According to this embodiment, the heat retention furnace 2 has a circular rail 1
The coil 18 can be loaded onto a trolley 20 that rotates on the top of the coil 18, and if necessary, the trolley 20 can be rotated to move any coil 18 to the coil exit 29 and unload it. Mouth 2
8, it has the effect that it can be dispensed in any order, regardless of the order in which it was loaded. Therefore, the heat retention furnace 2 can retain the heat of the coil 18 and supply the desired coil 18 to the finishing tandem rolling mill 4 without heating it, which of course has an energy saving effect. As described above, since any coil 18 can be supplied to the finishing tandem rolling mill 4, it is possible to discharge the high temperature coil 18 as needed, thereby achieving further energy saving effect. Moreover, as shown in FIG. 3, the coil heat retention furnace 2 has a simple structure including the rail 19, the trolley 20, the heat retention wall 27 of the motor 22, etc., so that the above effects can be realized economically. can be,
It also has the effect of being highly reliable. Furthermore, as a matter of course, the coil heat retention furnace 2 of this embodiment temporarily stores the coils 18 depending on the operating status of the continuous casting equipment 1 side and the hot rolling equipment 3 side, so the operating rate of the entire equipment can be reduced. It has the effect of improving

In addition, in the above example, the case where one continuous casting machine is used was explained, but since troubles in continuous casting machines are often sudden such as solidification, breakage, and outflow of molten steel, it is necessary to obtain stable production capacity. The present invention can also be applied to equipment equipped with a plurality of continuous casting machines. Further, the same effect can be obtained by using a plurality of coil heat retention furnaces depending on the number of storage units and ensuring the coil movement of each heat retention furnace by appropriate means.

〔Effect of the invention〕

As described above, according to the coil heat retention furnace of the direct rolling equipment of the present invention, by making the heat retention furnace a rotating type, loaded coils can be taken out in any order, resulting in an economical energy saving effect. can be realized.
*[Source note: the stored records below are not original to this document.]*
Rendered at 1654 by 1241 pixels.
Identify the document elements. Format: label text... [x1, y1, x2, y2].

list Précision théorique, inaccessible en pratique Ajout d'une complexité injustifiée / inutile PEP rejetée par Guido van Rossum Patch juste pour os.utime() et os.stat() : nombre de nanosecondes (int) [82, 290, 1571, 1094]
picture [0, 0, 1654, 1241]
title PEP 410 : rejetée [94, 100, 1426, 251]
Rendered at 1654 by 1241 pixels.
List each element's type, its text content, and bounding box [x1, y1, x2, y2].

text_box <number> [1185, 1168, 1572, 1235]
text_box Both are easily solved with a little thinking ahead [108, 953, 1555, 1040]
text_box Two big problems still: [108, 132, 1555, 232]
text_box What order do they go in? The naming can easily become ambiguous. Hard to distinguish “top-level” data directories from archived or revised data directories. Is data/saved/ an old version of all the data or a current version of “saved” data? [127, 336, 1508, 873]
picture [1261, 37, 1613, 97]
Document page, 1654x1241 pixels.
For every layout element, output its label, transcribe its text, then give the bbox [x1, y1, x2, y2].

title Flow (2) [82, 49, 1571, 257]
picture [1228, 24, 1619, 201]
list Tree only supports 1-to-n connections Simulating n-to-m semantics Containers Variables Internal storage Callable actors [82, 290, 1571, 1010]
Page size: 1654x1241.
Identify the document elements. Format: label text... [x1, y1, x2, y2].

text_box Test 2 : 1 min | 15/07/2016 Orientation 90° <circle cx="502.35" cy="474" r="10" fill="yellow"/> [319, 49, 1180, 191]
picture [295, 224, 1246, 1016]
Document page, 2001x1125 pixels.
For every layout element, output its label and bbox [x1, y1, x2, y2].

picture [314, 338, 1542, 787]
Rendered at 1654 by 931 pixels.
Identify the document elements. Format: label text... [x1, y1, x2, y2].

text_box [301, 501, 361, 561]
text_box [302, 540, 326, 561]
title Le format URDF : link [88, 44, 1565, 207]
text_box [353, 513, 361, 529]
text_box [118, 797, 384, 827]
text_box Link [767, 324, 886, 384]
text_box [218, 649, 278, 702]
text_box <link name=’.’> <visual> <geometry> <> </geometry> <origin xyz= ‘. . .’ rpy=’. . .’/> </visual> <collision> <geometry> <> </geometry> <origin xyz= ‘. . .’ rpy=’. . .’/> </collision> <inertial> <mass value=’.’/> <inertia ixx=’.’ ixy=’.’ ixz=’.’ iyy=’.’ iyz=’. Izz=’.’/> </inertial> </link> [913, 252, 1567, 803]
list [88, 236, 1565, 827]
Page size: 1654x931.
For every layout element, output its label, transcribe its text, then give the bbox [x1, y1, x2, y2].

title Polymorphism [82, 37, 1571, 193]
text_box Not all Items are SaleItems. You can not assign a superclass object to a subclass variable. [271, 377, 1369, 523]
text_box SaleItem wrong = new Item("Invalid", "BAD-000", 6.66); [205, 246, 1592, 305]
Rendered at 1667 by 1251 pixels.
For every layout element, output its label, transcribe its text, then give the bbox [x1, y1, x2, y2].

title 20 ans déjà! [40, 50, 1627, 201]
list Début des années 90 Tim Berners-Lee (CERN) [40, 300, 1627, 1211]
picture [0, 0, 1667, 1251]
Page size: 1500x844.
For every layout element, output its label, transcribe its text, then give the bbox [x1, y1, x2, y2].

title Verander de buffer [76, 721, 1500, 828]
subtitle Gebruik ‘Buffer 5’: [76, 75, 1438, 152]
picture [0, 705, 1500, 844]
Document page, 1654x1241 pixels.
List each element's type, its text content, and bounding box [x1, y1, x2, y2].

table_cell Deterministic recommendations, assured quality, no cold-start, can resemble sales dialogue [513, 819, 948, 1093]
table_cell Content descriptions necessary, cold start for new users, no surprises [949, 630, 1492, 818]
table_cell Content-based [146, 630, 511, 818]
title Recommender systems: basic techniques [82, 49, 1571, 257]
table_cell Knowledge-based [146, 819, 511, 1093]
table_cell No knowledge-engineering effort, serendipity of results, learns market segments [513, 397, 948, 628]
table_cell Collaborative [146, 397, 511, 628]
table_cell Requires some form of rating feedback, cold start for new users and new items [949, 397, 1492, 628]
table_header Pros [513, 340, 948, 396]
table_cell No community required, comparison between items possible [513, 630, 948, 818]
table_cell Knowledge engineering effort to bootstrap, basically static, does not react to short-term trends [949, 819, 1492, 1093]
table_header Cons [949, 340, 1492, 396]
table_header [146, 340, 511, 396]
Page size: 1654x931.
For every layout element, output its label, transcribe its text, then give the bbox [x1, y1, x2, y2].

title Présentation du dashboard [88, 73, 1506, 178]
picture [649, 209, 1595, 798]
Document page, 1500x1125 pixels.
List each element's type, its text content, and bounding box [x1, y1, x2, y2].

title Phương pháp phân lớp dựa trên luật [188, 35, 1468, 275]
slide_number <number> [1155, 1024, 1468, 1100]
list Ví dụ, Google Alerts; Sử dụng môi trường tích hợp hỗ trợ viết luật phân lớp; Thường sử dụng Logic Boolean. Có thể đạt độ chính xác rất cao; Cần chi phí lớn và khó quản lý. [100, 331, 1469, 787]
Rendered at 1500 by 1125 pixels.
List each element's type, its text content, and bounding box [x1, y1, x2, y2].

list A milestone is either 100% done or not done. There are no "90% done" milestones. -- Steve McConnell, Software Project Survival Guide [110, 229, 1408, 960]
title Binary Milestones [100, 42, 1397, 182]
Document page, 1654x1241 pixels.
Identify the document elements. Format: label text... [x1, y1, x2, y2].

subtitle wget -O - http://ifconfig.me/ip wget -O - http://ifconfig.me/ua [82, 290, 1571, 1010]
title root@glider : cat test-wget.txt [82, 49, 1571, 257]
[Brief explanation of the drawing]

Fig. 1 is a schematic configuration diagram showing an embodiment of direct rolling equipment equipped with a coil heat retention furnace of the direct rolling equipment of the present invention, and Fig. 2 shows a detailed example of the continuous casting equipment shown in Fig. 1. 3 is a block diagram showing an embodiment of the coil heat retention furnace of the present invention, and FIG. 4 is a block diagram showing a detailed example of the finishing tandem rolling mill shown in FIG. 1. 1... Continuous casting equipment, 2... Coil heat retention furnace, 3
...hot rolling equipment, 4...finishing tandem rolling mill,
9...Slab, 18... Slab coil, 19...Rail, 20...Dolly, 22...Motor, 23...Swivel center axis, 24...Beam, 27...Heat retaining wall, 2
8...Carry-in entrance, 29...Carry-in exit.

Claims (1)

[Scope of Claims] 1. In a coil heat retention furnace where a plurality of slab coils produced by continuous casting equipment are temporarily loaded and heat-retained and then supplied to hot rolling equipment, the periphery is covered with a heat-retaining wall. A rotatable annular coil holding part is provided,
A coil maintenance device characterized in that a slab coil inlet and an outlet are formed in the heat retaining wall, and a sending means for delivering the slab coil to the outside of the heat retaining wall is provided in correspondence with the outlet. Heat furnace. 2. The coil heat retention furnace according to claim 1, wherein the coil holding section is comprised of a truck movably supported on a circular rail.